In its simplest form, DB2 performs hierarchical query using a recursive CTE. The way to spot it is look for the UNION operator in the execution plan. The one shown here is a typical query plan.
Note the step labelled (7): This is where the main recursion happens. Once you know it is doing a NLJOIN from a TEMP ( step 5 resultset from elsewhere), you know that it has lost sight of the volume involved. But that is not the important bit.
Rows from this TEMP is used to probe the matching rows from the 'main' table on the right hand side of the operator. If there is an efficient access method ( eg, IXSCAN), this can be a very fast operation.
What if there is no such access method? What if there is no index?

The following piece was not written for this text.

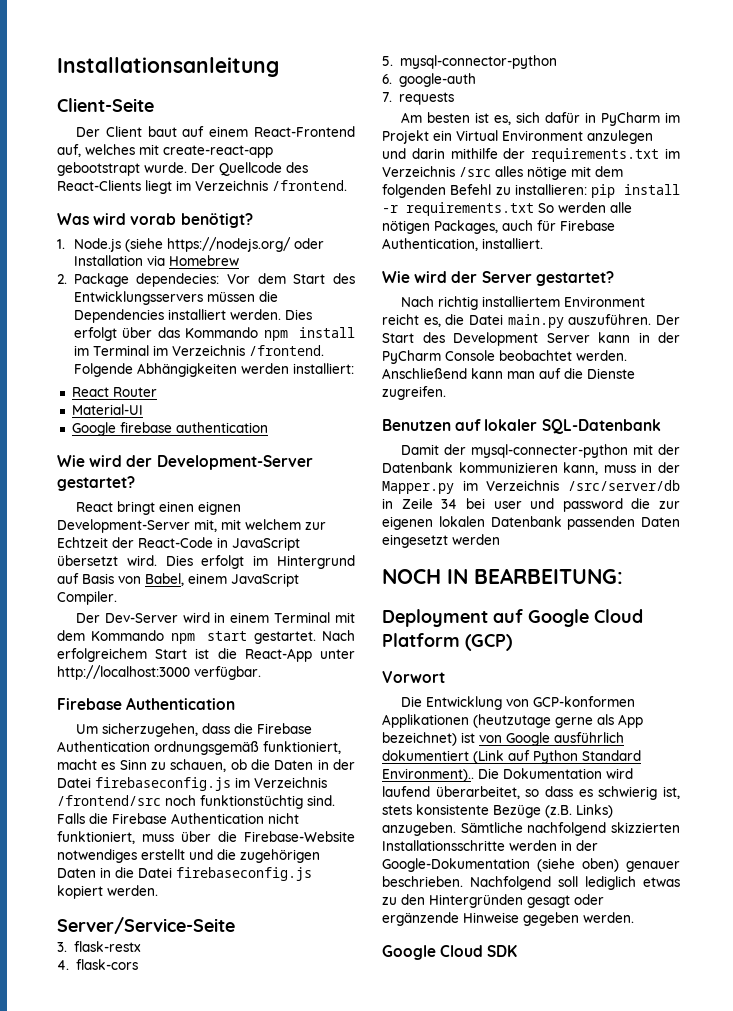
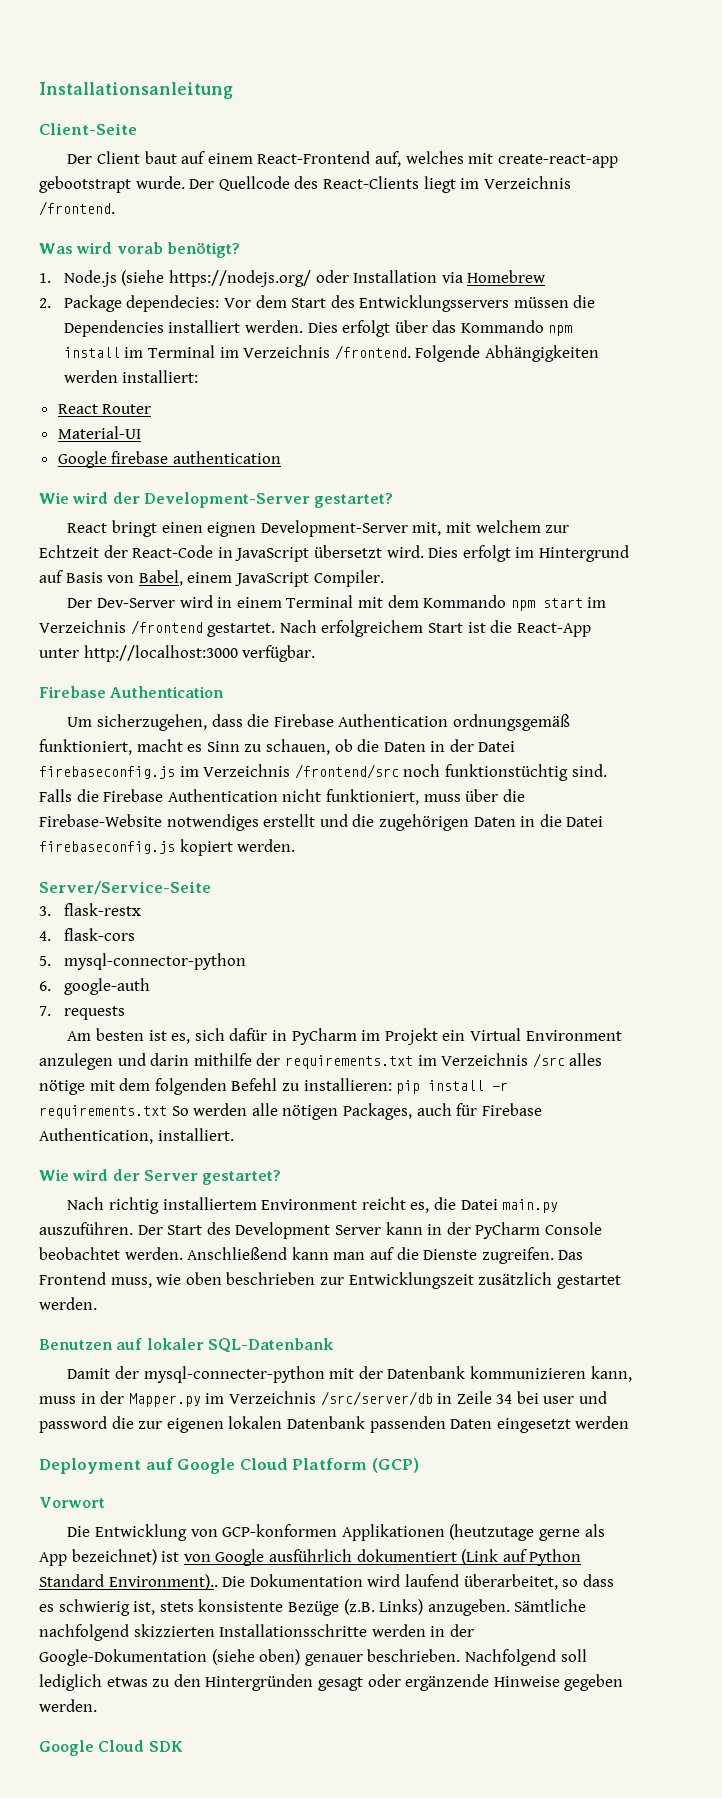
(248, 636) none -> [587,597,607,608] [39,620,203,635] im Verzeichnis /frontend
(446, 393) none -> [558,1250,584,1260] [39,1272,621,1289] [39,1297,97,1310] Das Frontend muss, wie oben beschrieben zur Entwicklungszeit zusätzlich gestartet werden.
[382,568,623,584] // NOCH IN BEARBEITUNG: -> (630, 1422) none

You may ask what is the odd of that happening. Let's see ...what if the query is running not on a single table, but on a resultset from some tables joins? If that is the case, the resultset would have no precise access to its rows anymore. So, instead of having a NLJOIN into some rows using IXSCAN, you have an NLJOIN into rows using TBSCAN. Yes, for each row, coming from TEMP, it probes the entire table on the other side of the operator. We all know by now, that this is a performance killer.
For comparison: using a table containing 200,000 rows with proper index, the query completes in less than 1 second. using the same table *without* an index, it completes in 10 minutes.